Sedation protocol
In our center all AF ablation procedures are usually performed under conscious sedation; GA is not routinely used. During the first part of the year, AF ablation procedures were performed using propofol, which was administered and monitored by an anesthesiologist in the operating room (group 1). Induction of sedation was performed with a bolus of 2 ml of 1% propofol followed by an infusion starting at 1 mg/Kg/h and then titrated to the clinical response.
After the unexpected COVID-19 pandemic arrival, due to organizational challenges and given the shortage of available anesthesiologists, sedation was performed by the electrophysiology (EP) team (consisting of two operating electrophysiologists for each procedure, at least two dedicated nurses and a radiology technician) using dexmedetomidine (group 2) without anesthesiologist supervision, according to a shared protocol approved in advance. The EP medical and nursing staff were trained and certified in advanced life support. An on-call anesthesiologist was available from within the hospital in case of emergency.
In both groups, patient’s monitoring started in the EP laboratory waiting room: non-invasive blood pressure, heart rate and rhythm and oxygen saturation were continuously recorded. End-tidal carbon dioxide (etCO2) monitoring was used to detect early respiratory dysfunction. In the EP laboratory, a 12-lead electrocardiogram (ECG) was continuously recorded for every patient; respiratory rate was also assessed. Continuous infusion of dexmedetomidine was started at a rate of 0.7 mcg/Kg/h before venipuncture and titrated to clinical response during the procedure (maximum dosage 1.4 mcg/Kg/h) in order to obtain patient’s sedation with cessation of body movements. In case of adverse events, dexmedetomidine infusion rate was reduced if deemed necessary. Oxygen supplementation was administered by nasal cannulas at 2 l/min at baseline in both groups.

◇ ◇ ◇ ◇

__Activity__.
Return the portion of the sedation protocol text from "In both groups, patient’s" up to and including "in both groups.", copied word for word. The listing bears no relation to the sedation protocol text.

(Data records)
◇ ◇ ◇ ◇

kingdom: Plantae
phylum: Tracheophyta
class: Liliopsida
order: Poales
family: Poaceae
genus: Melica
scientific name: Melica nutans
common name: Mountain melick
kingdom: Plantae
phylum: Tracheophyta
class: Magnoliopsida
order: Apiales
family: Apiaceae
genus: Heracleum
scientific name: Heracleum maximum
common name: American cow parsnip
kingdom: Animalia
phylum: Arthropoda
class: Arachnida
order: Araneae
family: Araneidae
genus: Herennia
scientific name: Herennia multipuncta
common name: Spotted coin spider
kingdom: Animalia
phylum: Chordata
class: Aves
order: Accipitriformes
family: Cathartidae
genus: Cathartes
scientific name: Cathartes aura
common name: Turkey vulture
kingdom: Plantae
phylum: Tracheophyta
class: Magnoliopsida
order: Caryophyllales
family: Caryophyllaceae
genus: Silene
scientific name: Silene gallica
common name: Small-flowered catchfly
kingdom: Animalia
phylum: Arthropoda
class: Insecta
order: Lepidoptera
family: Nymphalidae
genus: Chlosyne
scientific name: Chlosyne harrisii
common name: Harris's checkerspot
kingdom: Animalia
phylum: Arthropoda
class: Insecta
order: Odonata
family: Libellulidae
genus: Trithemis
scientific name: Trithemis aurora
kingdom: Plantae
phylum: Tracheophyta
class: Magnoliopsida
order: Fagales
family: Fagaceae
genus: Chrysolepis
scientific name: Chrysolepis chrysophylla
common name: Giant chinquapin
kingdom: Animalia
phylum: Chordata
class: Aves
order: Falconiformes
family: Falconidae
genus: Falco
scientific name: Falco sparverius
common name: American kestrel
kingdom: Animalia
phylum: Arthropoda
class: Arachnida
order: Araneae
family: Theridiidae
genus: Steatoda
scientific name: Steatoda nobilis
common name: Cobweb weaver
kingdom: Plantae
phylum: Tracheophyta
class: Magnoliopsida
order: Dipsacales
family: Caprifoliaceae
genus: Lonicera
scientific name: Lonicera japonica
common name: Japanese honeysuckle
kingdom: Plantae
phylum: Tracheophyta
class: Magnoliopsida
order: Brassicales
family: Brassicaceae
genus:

◇ ◇ ◇ ◇

__Exercise output__.
In both groups, patient’s monitoring started in the EP laboratory waiting room: non-invasive blood pressure, heart rate and rhythm and oxygen saturation were continuously recorded. End-tidal carbon dioxide (etCO2) monitoring was used to detect early respiratory dysfunction. In the EP laboratory, a 12-lead electrocardiogram (ECG) was continuously recorded for every patient; respiratory rate was also assessed. Continuous infusion of dexmedetomidine was started at a rate of 0.7 mcg/Kg/h before venipuncture and titrated to clinical response during the procedure (maximum dosage 1.4 mcg/Kg/h) in order to obtain patient’s sedation with cessation of body movements. In case of adverse events, dexmedetomidine infusion rate was reduced if deemed necessary. Oxygen supplementation was administered by nasal cannulas at 2 l/min at baseline in both groups.